Утром он надел рубашку, выстиранную Анной, нашел в кармане свежий носовой платок, и чай ему подали, какой подавали обычно, крепко заваренный, в большой керамической кружке.
– Тут мне Ленка вчера, – сказал он чуть смущенно, – выдвинула одно условие…
– Я знаю, – ответила Анна. – Глупости все это. Где ты найдешь деньги на машину? Они же так подорожали… Она ляпнула и не подумала… Леша! – Анна говорила очень спокойно, даже ласково. – Не бери себе в голову всякие условия. Их нет. Если тебе невмоготу е нами – уходи. Я же не держу тебя. Разве ты не понимаешь, что это просто честно уйти, и все?
– Это, наверное, не очень убедительно, – ответил Алексей Николаевич, – но мне, поверь, Анюта, нужны эти стены… Я к ним прирос.
– А если я тебе скажу, что они мне нужны тоже? Ты вспомни, какая это была квартира и сколько битого стекла я вогнала своими руками в щели – от крыс…
– Что ж, тебе крысы дороги? – неловко пошутил Алексей Николаевич.
– Ну, считай, что крысы… Алексей! Ты свободный человек и можешь уходить на все четыре стороны. Это же, – Анна развела руками, – не твое. Это и мое, и Ленкино, и Ленкиных будущих детей.
– То, что я тебе предлагаю, хорошо, – продолжал мирно Алексей Николаевич. – Квартира – конфетка…
– Чего ж ты сам? – Анна почти восхищалась собой, что так ловко и правильно ведет игру, и даже жалела его, дурачка, у которого так все открыто, подставлено, что хочешь с ним делай…
– Понимаешь… Это квартира ее мужа… Все его руками… Мне там тяжело.
Еще бы!
– А мне в квартире чужого мужа будет легко?
– А ты сделаешь ремонт!
– А ты? Почему ты не сделаешь ремонт? – Анна встала с чашками и смеялась, глядя на него, но не зло, а насмешливо, и он почувствовал себя побитым, потому что, как не анализируй ситуацию, а она, Анна, права тысячу раз, а он не прав… И это так очевидно, что даже сердиться на него нельзя, можно только посмеяться. И тогда он сказал то, что не должен был говорить:
– Ты забываешь, что квартиру давали мне и моей матери…
– С этого мы уже начинали, – ответила Анна. – Ты стареешь, глупеешь с этой женщиной, ты становишься посмешищем.
И она вышла из кухни. Он остался сидеть над чашкой. Болела, ныла спина, видно, неудобно он сидел, хотелось вернуться в кабинет и лечь, но надо было торопиться на работу, и в передней они столкнулись с Анной, натягивая плащи. Потом она переобувалась и машинально ухватила его руку, и он вдруг почувствовал острое раздражение против нее. Чуть не сказал: «Чего хватаешься?» – но сдержался и ощутил вчерашнюю тошноту.
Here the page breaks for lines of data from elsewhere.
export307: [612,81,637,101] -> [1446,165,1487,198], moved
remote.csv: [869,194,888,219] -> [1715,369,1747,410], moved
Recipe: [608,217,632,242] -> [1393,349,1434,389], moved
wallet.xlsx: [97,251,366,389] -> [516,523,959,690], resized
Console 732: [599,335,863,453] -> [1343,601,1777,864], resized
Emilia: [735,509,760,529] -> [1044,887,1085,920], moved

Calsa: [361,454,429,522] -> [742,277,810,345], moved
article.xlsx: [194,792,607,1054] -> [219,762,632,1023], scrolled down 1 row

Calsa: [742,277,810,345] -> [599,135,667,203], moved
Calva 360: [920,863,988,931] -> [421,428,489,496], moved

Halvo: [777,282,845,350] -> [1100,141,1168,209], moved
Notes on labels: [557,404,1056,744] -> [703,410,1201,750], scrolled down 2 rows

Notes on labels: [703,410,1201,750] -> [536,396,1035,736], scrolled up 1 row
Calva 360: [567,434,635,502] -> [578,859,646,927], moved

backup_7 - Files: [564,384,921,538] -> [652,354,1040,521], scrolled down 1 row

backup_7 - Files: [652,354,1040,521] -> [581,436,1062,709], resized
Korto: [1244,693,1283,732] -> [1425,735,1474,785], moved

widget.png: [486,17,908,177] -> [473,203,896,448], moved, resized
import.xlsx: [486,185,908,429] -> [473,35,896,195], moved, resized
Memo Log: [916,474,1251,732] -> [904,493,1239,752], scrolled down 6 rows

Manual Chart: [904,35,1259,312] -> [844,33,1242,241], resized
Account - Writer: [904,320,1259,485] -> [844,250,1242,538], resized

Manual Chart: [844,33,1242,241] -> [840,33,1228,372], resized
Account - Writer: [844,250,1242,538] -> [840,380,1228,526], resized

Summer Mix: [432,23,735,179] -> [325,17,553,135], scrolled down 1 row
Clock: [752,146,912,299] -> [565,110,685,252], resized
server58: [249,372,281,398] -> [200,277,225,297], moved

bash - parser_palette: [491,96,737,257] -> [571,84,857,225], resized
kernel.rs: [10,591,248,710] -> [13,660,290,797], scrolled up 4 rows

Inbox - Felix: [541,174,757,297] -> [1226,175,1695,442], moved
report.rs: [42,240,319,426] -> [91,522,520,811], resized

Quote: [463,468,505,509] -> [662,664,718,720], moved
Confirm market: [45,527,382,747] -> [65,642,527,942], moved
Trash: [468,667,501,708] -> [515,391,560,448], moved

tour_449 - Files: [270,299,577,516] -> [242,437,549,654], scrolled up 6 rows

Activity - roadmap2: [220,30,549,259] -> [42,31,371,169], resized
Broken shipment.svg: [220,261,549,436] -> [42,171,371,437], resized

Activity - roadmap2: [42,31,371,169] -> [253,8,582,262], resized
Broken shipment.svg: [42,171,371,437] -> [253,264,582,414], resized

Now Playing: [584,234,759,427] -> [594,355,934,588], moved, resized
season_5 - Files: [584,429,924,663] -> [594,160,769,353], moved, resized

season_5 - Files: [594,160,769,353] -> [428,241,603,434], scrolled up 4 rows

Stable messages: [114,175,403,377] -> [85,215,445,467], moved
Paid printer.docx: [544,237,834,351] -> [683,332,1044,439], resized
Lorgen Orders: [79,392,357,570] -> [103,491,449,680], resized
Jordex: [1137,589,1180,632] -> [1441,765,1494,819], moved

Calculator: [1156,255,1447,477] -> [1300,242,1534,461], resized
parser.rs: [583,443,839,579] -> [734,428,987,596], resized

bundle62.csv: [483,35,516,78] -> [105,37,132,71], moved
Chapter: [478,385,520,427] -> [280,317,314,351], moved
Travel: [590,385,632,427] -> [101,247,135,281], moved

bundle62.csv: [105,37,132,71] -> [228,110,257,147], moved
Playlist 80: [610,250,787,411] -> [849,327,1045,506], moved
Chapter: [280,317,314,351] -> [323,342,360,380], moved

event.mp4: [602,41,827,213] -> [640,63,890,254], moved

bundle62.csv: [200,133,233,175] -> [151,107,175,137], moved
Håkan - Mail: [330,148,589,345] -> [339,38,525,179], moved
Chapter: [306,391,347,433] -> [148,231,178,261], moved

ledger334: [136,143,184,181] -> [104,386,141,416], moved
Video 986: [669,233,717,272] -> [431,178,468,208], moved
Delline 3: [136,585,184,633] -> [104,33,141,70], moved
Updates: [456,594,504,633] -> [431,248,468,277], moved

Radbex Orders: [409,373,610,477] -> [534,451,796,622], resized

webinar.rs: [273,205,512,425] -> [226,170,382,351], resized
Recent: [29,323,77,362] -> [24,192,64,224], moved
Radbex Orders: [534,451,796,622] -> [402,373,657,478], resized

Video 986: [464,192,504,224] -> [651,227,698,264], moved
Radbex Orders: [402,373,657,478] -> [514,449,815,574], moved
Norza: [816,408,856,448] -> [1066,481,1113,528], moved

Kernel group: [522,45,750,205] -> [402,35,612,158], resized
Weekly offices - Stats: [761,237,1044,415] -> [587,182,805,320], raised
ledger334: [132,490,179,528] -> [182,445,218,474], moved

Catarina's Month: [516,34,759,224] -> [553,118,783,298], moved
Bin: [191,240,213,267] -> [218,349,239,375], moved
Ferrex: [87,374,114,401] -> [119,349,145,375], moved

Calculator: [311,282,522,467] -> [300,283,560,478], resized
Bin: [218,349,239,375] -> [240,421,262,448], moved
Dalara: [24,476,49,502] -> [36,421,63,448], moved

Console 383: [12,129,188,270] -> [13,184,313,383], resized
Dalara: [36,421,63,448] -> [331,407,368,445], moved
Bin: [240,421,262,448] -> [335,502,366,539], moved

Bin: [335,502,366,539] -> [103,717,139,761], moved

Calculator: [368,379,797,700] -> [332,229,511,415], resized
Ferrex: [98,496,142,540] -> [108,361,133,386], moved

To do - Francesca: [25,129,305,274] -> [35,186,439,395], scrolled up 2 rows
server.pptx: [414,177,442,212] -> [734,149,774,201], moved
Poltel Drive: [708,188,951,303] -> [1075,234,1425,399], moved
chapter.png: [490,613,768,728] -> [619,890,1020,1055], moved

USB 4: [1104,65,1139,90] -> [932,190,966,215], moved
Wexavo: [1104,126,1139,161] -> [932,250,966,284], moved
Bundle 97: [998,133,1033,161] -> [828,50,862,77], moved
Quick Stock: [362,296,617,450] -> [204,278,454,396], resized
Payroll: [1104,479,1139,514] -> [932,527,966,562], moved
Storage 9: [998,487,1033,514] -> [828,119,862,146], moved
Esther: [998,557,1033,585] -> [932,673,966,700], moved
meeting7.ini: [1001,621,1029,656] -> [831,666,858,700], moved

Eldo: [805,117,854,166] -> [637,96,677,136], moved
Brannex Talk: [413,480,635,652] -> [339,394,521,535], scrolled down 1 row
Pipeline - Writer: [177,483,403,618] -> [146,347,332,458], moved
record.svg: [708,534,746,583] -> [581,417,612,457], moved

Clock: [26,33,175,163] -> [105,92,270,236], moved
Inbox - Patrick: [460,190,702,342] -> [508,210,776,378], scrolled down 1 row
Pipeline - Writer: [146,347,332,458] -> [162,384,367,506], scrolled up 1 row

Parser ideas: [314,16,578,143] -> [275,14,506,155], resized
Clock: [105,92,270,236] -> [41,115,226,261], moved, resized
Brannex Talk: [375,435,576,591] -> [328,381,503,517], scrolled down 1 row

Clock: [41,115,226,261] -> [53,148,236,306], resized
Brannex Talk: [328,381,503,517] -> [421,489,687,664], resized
– Как ты не понимаешь, что вместе мы уже не сможем! – сказал он ей.
– Уходи же, уходи! – ответила она, но было неясно, торопит ли она его на работу или отвечает на его слова весьма определенным ответом.
Было у Анны необъяснимое ощущение: еще чуть-чуть и вся эта история кончится. И она благодарила Бога, что ни с кем в школе о своих домашних делах не делилась. Намекнула подруге, учительнице черчения, что, мол, не принесла им квартира счастья, вроде бы хуже стали жить, на что та ответила, что в семейной жизни вообще нет понятия «хорошо», а есть понятие «терпимо», и что теперь, когда половина мужиков – пьющие, никто ее, Анну, не поймет, так как все знают: Алексей рюмку, две – не больше. И не бабник. «Не бабник же?» – строго переспросила подруга, глядя Анне прямо в глаза.